Excerto do texto:

####

Nos termos da lei, os seguintes comportamentos do trabalhador podem constituir justa causa de despedimento: a desobediência ilegítima às ordens dadas por responsáveis hierarquicamente superiores; a violação de direitos e garantias de trabalhadores da empresa; a provocação repetida de conflitos com trabalhadores da empresa; o desinteresse repetido pelo cumprimento, com a diligência devida, de obrigações inerentes ao exercício do cargo ou posto de trabalho a que está afeto; a lesão de interesses patrimoniais sérios da empresa; as falsas declarações relativas à justificação de faltas; as faltas não justificadas ao trabalho que determinem diretamente prejuízos ou riscos graves para a empresa, ou cujo número atinja, em cada ano civil, cinco seguidas ou dez interpoladas, independentemente de prejuízo ou risco; a falta culposa de observância de regras de segurança e saúde no trabalho; a prática, no âmbito da empresa, de violências físicas, injúrias ou outras ofensas punidas por lei sobre trabalhador da empresa, elemento dos corpos sociais ou empregador individual não pertencente a estes, seus delegados ou representantes; o sequestro ou em geral crime contra a liberdade das pessoas referidas na alínea anterior; o incumprimento ou oposição ao cumprimento de decisão judicial ou administrativa; e as reduções anormais de produtividade.
Contudo, não basta a prática dos factos supradescritos para que se verifique automaticamente justa causa para o despedimento. Para que o despedimento por justa causa seja lícito é necessária a verificação cumulativa dos seguintes requisitos:
(i) um, de natureza subjetiva, traduzido num comportamento culposo do trabalhador;
(ii) outro, de natureza objetiva, que se traduz na impossibilidade de subsistência da relação de trabalho; e
(iii) um terceiro, a existência de nexo de causalidade entre aquele comportamento e a impossibilidade de subsistência da relação laboral.

####

Instrução 1:
Atualize os registos desde a linha que contém "Märchenland in Not" até à linha que contém "Thiết bị hiệu chuẩn nhiệt độ", inclusive, trocando "minilastare" por "kompaktlastare" e deixando tudo o resto inalterado. Omita as imagens na resposta.
O excerto e os registos provêm de fontes distintas.

####

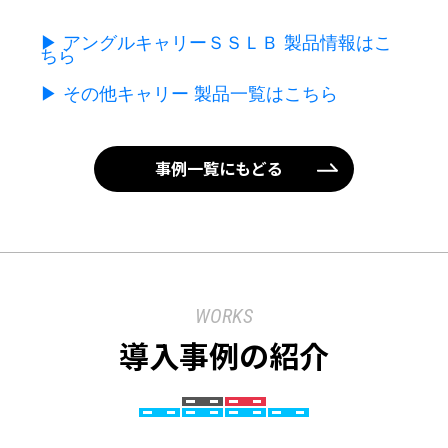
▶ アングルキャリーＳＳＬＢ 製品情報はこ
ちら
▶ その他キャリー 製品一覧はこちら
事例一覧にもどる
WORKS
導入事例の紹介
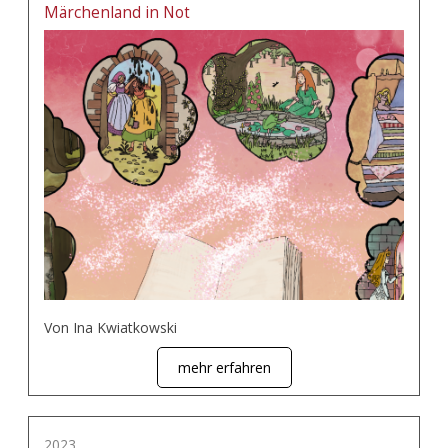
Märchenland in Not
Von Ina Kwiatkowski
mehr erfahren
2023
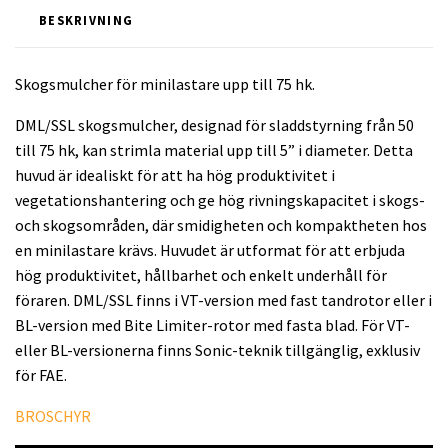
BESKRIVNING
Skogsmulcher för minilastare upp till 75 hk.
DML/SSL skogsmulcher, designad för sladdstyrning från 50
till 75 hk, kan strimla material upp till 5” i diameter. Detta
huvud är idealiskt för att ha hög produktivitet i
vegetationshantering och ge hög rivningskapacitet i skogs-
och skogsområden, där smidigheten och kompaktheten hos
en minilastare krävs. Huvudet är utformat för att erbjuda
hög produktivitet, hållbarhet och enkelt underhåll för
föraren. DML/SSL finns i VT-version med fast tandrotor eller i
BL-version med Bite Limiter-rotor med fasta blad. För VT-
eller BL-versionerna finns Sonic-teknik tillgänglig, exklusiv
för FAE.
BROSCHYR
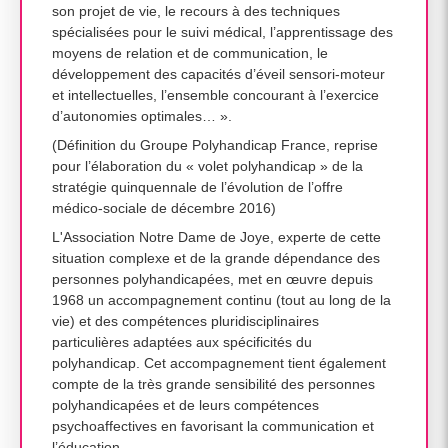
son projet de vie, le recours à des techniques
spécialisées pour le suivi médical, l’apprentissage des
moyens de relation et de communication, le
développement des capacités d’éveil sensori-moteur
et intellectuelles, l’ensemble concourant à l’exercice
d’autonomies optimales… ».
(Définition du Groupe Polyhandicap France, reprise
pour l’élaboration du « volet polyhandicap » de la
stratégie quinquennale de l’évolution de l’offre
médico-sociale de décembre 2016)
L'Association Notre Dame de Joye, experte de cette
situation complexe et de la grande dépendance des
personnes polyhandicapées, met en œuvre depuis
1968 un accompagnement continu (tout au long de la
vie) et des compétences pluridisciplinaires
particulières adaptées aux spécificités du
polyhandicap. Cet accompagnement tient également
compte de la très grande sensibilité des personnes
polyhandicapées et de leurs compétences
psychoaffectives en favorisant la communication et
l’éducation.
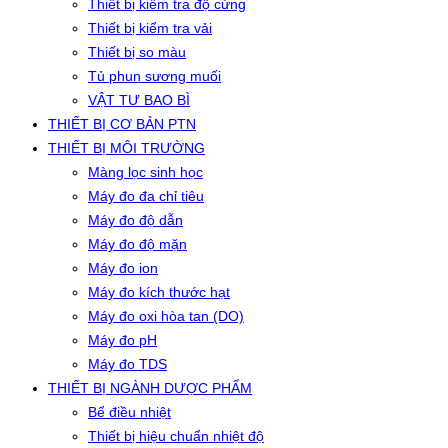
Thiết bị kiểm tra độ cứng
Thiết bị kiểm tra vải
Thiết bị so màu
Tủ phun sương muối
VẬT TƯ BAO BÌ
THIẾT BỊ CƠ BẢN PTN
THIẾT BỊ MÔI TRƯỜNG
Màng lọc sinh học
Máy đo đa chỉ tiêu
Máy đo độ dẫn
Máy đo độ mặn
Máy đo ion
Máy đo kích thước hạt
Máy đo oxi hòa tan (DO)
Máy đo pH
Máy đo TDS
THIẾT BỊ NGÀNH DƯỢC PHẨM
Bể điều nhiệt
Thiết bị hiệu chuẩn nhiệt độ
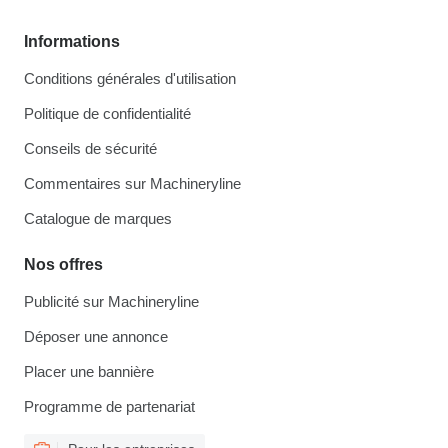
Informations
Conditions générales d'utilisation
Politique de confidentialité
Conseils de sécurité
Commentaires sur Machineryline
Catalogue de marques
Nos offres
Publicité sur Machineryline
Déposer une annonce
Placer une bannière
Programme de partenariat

####

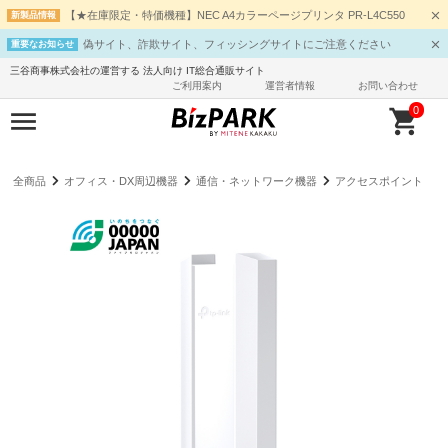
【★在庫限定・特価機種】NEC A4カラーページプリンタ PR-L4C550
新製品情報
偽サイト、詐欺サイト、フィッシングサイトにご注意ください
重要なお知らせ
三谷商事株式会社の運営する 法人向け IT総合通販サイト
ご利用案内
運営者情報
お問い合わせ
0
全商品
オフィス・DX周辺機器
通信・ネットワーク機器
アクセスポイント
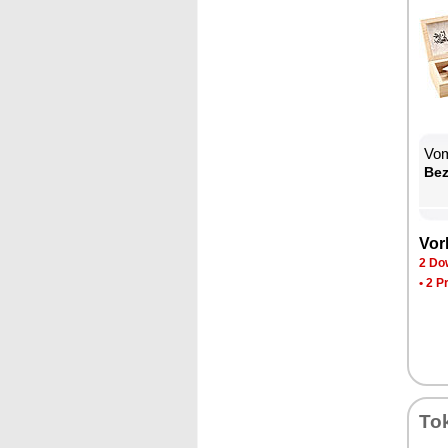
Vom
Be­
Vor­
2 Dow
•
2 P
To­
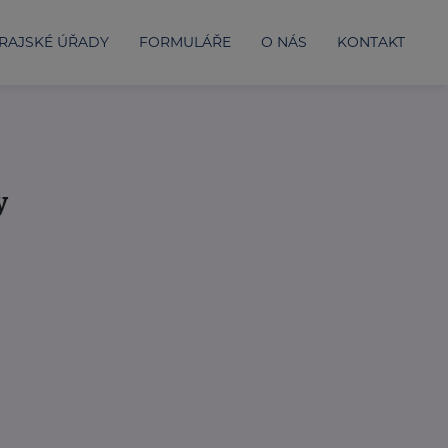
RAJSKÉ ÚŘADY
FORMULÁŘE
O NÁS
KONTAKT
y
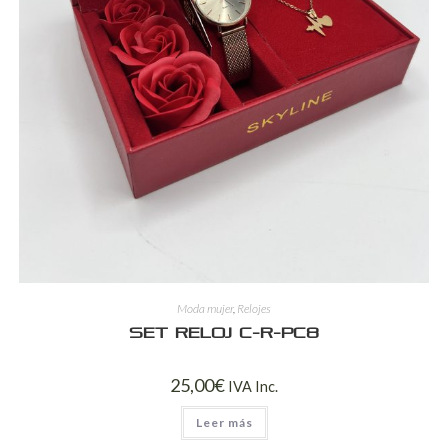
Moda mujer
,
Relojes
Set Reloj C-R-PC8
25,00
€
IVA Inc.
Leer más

####

Instrução 2:
Responda às seguintes perguntas com base no excerto sobre justa causa de despedimento:
(a) Quantas faltas seguidas não justificadas num ano civil bastam, independentemente de prejuízo ou risco?
(b) De que natureza é o segundo requisito para o despedimento por justa causa ser lícito?
(c) Em que consiste o terceiro requisito?

Resposta escrita 1:
Märchenland in Not
Von Ina Kwiatkowski
mehr erfahren
2023
BESKRIVNING
Skogsmulcher för kompaktlastare upp till 75 hk.
DML/SSL skogsmulcher, designad för sladdstyrning från 50
till 75 hk, kan strimla material upp till 5” i diameter. Detta
huvud är idealiskt för att ha hög produktivitet i
vegetationshantering och ge hög rivningskapacitet i skogs-
och skogsområden, där smidigheten och kompaktheten hos
en kompaktlastare krävs. Huvudet är utformat för att erbjuda
hög produktivitet, hållbarhet och enkelt underhåll för
föraren. DML/SSL finns i VT-version med fast tandrotor eller i
BL-version med Bite Limiter-rotor med fasta blad. För VT-
eller BL-versionerna finns Sonic-teknik tillgänglig, exklusiv
för FAE.
BROSCHYR
son projet de vie, le recours à des techniques
spécialisées pour le suivi médical, l’apprentissage des
moyens de relation et de communication, le
développement des capacités d’éveil sensori-moteur
et intellectuelles, l’ensemble concourant à l’exercice
d’autonomies optimales… ».
(Définition du Groupe Polyhandicap France, reprise
pour l’élaboration du « volet polyhandicap » de la
stratégie quinquennale de l’évolution de l’offre
médico-sociale de décembre 2016)
L'Association Notre Dame de Joye, experte de cette
situation complexe et de la grande dépendance des
personnes polyhandicapées, met en œuvre depuis
1968 un accompagnement continu (tout au long de la
vie) et des compétences pluridisciplinaires
particulières adaptées aux spécificités du
polyhandicap. Cet accompagnement tient également
compte de la très grande sensibilité des personnes
polyhandicapées et de leurs compétences
psychoaffectives en favorisant la communication et
l’éducation.
Thiết bị kiểm tra độ cứng
Thiết bị kiểm tra vải
Thiết bị so màu
Tủ phun sương muối
VẬT TƯ BAO BÌ
THIẾT BỊ CƠ BẢN PTN
THIẾT BỊ MÔI TRƯỜNG
Màng lọc sinh học
Máy đo đa chỉ tiêu
Máy đo độ dẫn
Máy đo độ mặn
Máy đo ion
Máy đo kích thước hạt
Máy đo oxi hòa tan (DO)
Máy đo pH
Máy đo TDS
THIẾT BỊ NGÀNH DƯỢC PHẨM
Bể điều nhiệt
Thiết bị hiệu chuẩn nhiệt độ

Resposta escrita 2:
(a) Cinco faltas seguidas (ou dez interpoladas).
(b) De natureza objetiva.
(c) Na existência de nexo de causalidade entre o comportamento culposo do trabalhador e a impossibilidade de subsistência da relação laboral.